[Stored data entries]

^^^^^^^^^^^^^^^^

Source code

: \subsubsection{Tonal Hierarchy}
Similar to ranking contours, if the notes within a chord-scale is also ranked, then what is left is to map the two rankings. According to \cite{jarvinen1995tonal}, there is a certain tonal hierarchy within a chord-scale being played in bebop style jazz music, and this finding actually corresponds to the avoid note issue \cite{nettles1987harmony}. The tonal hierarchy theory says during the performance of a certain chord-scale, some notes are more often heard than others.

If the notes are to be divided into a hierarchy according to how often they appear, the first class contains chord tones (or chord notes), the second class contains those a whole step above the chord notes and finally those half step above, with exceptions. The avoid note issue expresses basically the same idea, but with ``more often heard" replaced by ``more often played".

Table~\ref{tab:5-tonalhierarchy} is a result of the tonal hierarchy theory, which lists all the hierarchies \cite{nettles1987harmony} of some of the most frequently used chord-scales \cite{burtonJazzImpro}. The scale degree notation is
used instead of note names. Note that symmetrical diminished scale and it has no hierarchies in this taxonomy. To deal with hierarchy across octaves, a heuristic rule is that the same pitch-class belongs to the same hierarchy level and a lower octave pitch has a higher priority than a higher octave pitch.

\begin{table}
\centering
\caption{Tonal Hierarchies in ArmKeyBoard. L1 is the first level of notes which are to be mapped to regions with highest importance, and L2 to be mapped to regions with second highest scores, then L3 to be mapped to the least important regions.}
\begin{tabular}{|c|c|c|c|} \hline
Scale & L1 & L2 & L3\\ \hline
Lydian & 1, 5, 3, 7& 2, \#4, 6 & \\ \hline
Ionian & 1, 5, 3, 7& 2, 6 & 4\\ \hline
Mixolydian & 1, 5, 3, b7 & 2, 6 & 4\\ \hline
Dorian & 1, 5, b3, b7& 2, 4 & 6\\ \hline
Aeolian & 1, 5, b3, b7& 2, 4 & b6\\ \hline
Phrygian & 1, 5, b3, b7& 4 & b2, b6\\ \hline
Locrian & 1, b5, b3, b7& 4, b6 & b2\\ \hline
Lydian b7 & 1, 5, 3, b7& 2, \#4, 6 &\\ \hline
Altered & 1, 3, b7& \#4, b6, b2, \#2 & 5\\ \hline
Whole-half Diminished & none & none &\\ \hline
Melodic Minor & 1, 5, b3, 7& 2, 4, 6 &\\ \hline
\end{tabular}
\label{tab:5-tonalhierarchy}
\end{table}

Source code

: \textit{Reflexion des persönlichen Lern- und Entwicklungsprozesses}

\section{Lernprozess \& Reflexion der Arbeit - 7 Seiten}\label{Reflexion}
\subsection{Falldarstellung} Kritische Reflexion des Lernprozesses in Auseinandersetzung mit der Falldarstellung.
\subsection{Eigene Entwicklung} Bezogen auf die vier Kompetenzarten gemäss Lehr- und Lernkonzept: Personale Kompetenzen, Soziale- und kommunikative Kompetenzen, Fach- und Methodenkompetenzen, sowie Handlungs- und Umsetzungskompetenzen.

^^^^^^^^^^^^^^^^

→ **Exercise prompt**
All of the records above are to be returned exactly as they stand.

→ **Expected output**
Source code

: \subsubsection{Tonal Hierarchy}
Similar to ranking contours, if the notes within a chord-scale is also ranked, then what is left is to map the two rankings. According to \cite{jarvinen1995tonal}, there is a certain tonal hierarchy within a chord-scale being played in bebop style jazz music, and this finding actually corresponds to the avoid note issue \cite{nettles1987harmony}. The tonal hierarchy theory says during the performance of a certain chord-scale, some notes are more often heard than others.

If the notes are to be divided into a hierarchy according to how often they appear, the first class contains chord tones (or chord notes), the second class contains those a whole step above the chord notes and finally those half step above, with exceptions. The avoid note issue expresses basically the same idea, but with ``more often heard" replaced by ``more often played".

Table~\ref{tab:5-tonalhierarchy} is a result of the tonal hierarchy theory, which lists all the hierarchies \cite{nettles1987harmony} of some of the most frequently used chord-scales \cite{burtonJazzImpro}. The scale degree notation is
used instead of note names. Note that symmetrical diminished scale and it has no hierarchies in this taxonomy. To deal with hierarchy across octaves, a heuristic rule is that the same pitch-class belongs to the same hierarchy level and a lower octave pitch has a higher priority than a higher octave pitch.

\begin{table}
\centering
\caption{Tonal Hierarchies in ArmKeyBoard. L1 is the first level of notes which are to be mapped to regions with highest importance, and L2 to be mapped to regions with second highest scores, then L3 to be mapped to the least important regions.}
\begin{tabular}{|c|c|c|c|} \hline
Scale & L1 & L2 & L3\\ \hline
Lydian & 1, 5, 3, 7& 2, \#4, 6 & \\ \hline
Ionian & 1, 5, 3, 7& 2, 6 & 4\\ \hline
Mixolydian & 1, 5, 3, b7 & 2, 6 & 4\\ \hline
Dorian & 1, 5, b3, b7& 2, 4 & 6\\ \hline
Aeolian & 1, 5, b3, b7& 2, 4 & b6\\ \hline
Phrygian & 1, 5, b3, b7& 4 & b2, b6\\ \hline
Locrian & 1, b5, b3, b7& 4, b6 & b2\\ \hline
Lydian b7 & 1, 5, 3, b7& 2, \#4, 6 &\\ \hline
Altered & 1, 3, b7& \#4, b6, b2, \#2 & 5\\ \hline
Whole-half Diminished & none & none &\\ \hline
Melodic Minor & 1, 5, b3, 7& 2, 4, 6 &\\ \hline
\end{tabular}
\label{tab:5-tonalhierarchy}
\end{table}

Source code

: \textit{Reflexion des persönlichen Lern- und Entwicklungsprozesses}

\section{Lernprozess \& Reflexion der Arbeit - 7 Seiten}\label{Reflexion}
\subsection{Falldarstellung} Kritische Reflexion des Lernprozesses in Auseinandersetzung mit der Falldarstellung.
\subsection{Eigene Entwicklung} Bezogen auf die vier Kompetenzarten gemäss Lehr- und Lernkonzept: Personale Kompetenzen, Soziale- und kommunikative Kompetenzen, Fach- und Methodenkompetenzen, sowie Handlungs- und Umsetzungskompetenzen.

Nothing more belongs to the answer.